Text block:

↓

Cancer in Dogs and Cats

If you are in the market for pet insurance, you need to know about the most common cancers in pets, such as lymphoma in dogs and feline leukemia, and other types of cancer affecting pet health. When it comes to pet insurance coverage, some pet cancers may be excluded, particularly if the breed you have chosen is predisposed to the disease.

Pet Cancer

Common types of cancer in pets

Below a listing of the most common types of cancer in pets:

Lymphoma in Dogs and Cats


Though, lymphoma affects both dogs and cats, lymphoma in dogs is more widespread. In cats, the disease most commonly occurs in the gastrointestinal system. Male cats are affected by lymphoma more than females, and certain breeds of dogs are at a higher risk. Lymphoma in dogs is more common under the following dog breeds: the Boxer, Golden Retrievers, Scottish Terriers and Basset Hounds. There is no cure for lymphoma in pets. However, chemotherapy, radiation therapy and surgery are the most common treatment methods for lymphoma in dogs and cats to extend its life.

Canine and Feline Leukemia


Leukemia can occur in both dogs and cats, but the cause of leukemia in dogs is lesser known. The disease may occur spontaneously in young puppies, and symptoms can vary greatly from dog to dog, often mimicking other diseases. Pet health insurance may exclude leukemia; be sure to read your policy carefully. Dog and feline leukemia is a virus that attacks the white blood cells. Feline leukemia is a retrovirus that attacks the immune systems of infected cats and can lead to a variety of cat health problems. The feline leukemia virus is transmitted through infected urine, feces, blood and saliva. The feline leukemia virus causes, in addition to leukemia, lymphoma, other cancers, anemia, reproductive problems, intestinal problems and immune system disorders. Cats are routinely vaccinated against leukemia because it is easily spread among the feline population.

Bone Cancer in Dogs and Cats
Bone cancer is a disease more commonly seen in large dog breeds. Locally invasive, bone cancer spreads rapidly throughout the pet.

↑

Data records:
↓

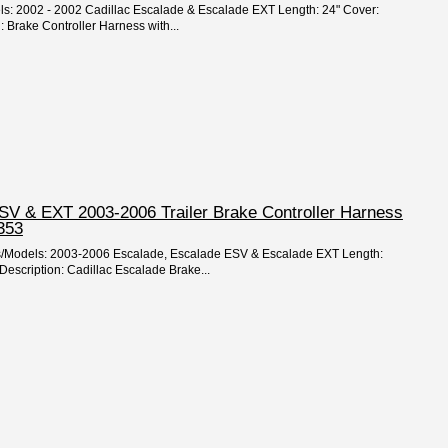
els: 2002 - 2002 Cadillac Escalade & Escalade EXT Length: 24" Cover:
: Brake Controller Harness with...
ESV & EXT 2003-2006 Trailer Brake Controller Harness
353
rs/Models: 2003-2006 Escalade, Escalade ESV & Escalade EXT Length:
Description: Cadillac Escalade Brake...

↑

List of tasks:
1 – In the text on cancer in dogs and cats, where in the body does lymphoma most commonly occur in cats?
2 – Carry on the text about cancer in dogs and cats, picking up right after its last sentence.

Written responses:
1 – In cats, lymphoma most commonly occurs in the gastrointestinal system.

2 –
Mammary Glands Cancer in Pets


Cancer of the mammary glands, breast cancer, strikes female cats and dogs that have not been spayed, or those that were spayed after their first heat cycle. While mammary tumors are not guaranteed in intact pets, the instance rises dramatically in pets that remain unaltered. The mammary glands in companion animals are put together in “chains,” meaning that removing one gland is often not enough to rid the pet of breast cancer. In the event that you veterinarian has recommended that you spay your dog or cat and you did not follow their advice, some insurance policies will deny the claim citing you did not follow the advice of your veterinarian which is a common exclusion.

Brain Tumors in Pets

Brain tumors are not common in pets, but they do occur. Because these tumors are hard to detect without expensive diagnostic testing, they are most often fatal. Brain tumors often result in seizure activity and dramatic behavioral changes in the companion animal.

Sarcomas in Pets

Sarcomas account for about 15 percent of all soft-tissue cancers in dogs. Less common in cats, sarcomas are seen frequently in dogs that are middle-aged or older. Large breeds are more apt to have sarcomas than smaller breeds. When detected and removed early, these tumors are rarely fatal.

When it comes to pet health, it is important that you understand the types of pet cancer and other diseases that may afflict the pet you have chosen to welcome into your family. Pet insurance rates can vary among different breeds and certain conditions may be excluded. Before signing up for any of the many pet insurance plans, be sure that you read the fine print.